2.Create the role and attach the policy:


      aws iam create-role –role-name eks-secret-access-role \

    –assume-role-policy-document file://trust-policy.json

 

    aws iam put-role-policy –role-name eks-secret-access-role \

    –policy-name secrets-access-policy \

    –policy-document file://secrets-access-policy.json

 

Step 5: Create Kubernetes Service Account

1.Save the following YAML as service-account.yaml:

apiVersion: v1

kind: ServiceAccount

metadata:

  name: my-app-sa

  namespace: default

  annotations:

    eks.amazonaws.com/role-arn: arn:aws:iam::<account-id>:role/eks-secret-access-role

2. Apply the service account:

kubectl apply -f service-account.yaml

Step 6: Deploy the Application

1. Create Python Script

Save the following script as app.py:

import boto3

import json

 

def get_secret(secret_name, region_name=”us-east-1″):

    client = boto3.client(“secretsmanager”, region_name=region_name)

    try:

        response = client.get_secret_value(SecretId=secret_name)

        return response[“SecretString”] if “SecretString” in response else response[“SecretBinary”]
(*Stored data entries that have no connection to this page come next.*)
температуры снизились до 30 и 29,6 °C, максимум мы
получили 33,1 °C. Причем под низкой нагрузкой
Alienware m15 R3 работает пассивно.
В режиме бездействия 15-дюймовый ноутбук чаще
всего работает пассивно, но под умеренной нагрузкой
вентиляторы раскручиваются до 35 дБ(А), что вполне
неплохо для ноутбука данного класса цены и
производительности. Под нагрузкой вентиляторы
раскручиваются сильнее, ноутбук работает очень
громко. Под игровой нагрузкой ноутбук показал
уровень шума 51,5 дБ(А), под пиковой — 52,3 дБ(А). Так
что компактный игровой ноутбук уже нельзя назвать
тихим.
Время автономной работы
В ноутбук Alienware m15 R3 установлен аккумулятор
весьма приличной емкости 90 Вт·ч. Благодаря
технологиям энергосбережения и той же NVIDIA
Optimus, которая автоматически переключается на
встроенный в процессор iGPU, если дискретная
    except Exception as e:

        print(f”Error retrieving secret: {e}”)

        return None

 

if __name__ == “__main__”:

    secret_name = “MyAppDatabaseSecret”

    secret = get_secret(secret_name)

    if secret:

        print(f”Fetched secret: {secret}”)

    else:

        print(“Failed to fetch secret”)

 

2. Create ConfigMap

Store the script in a Kubernetes ConfigMap:

kubectl create configmap app-script –from-file=app.py

3. Create Deployment

Save the following YAML as deployment.yaml:

apiVersion: apps/v1

kind: Deployment

metadata:

  name: my-app

  labels:

    app: my-app

spec:

  replicas: 1

  selector:

    matchLabels:

      app: my-app

  template:

    metadata:

      labels:

        app: my-app

    spec:

      serviceAccountName: my-app-sa

      containers:

      – name: python-app

        image: python:3.9-slim

        command: [“/bin/sh”, “-c”]

        args:

        – >

          pip install boto3 &&

          python /app/app.py;

        volumeMounts:

        – name: app-script

          mountPath: /app

        env:

        – name: AWS_REGION

          value: us-east-1

      volumes:

      – name: app-script

        configMap:

          name: app-script

 

3. Apply the deployment:

kubectl apply -f deployment.yaml

Step 7: Verify the Application

  1. Check the pod:

    kubectl get pods

  2. View the logs:

    kubectl logs <pod-name>

The logs should display the secret retrieved from AWS Secrets Manager.

Conclusion

By following this guide, you’ve set up an EKS cluster, securely stored a secret in AWS Secrets Manager, and deployed an application that fetches the secret dynamically using IRSA. This workflow ensures that sensitive information is securely managed and accessed in a Kubernetes environment.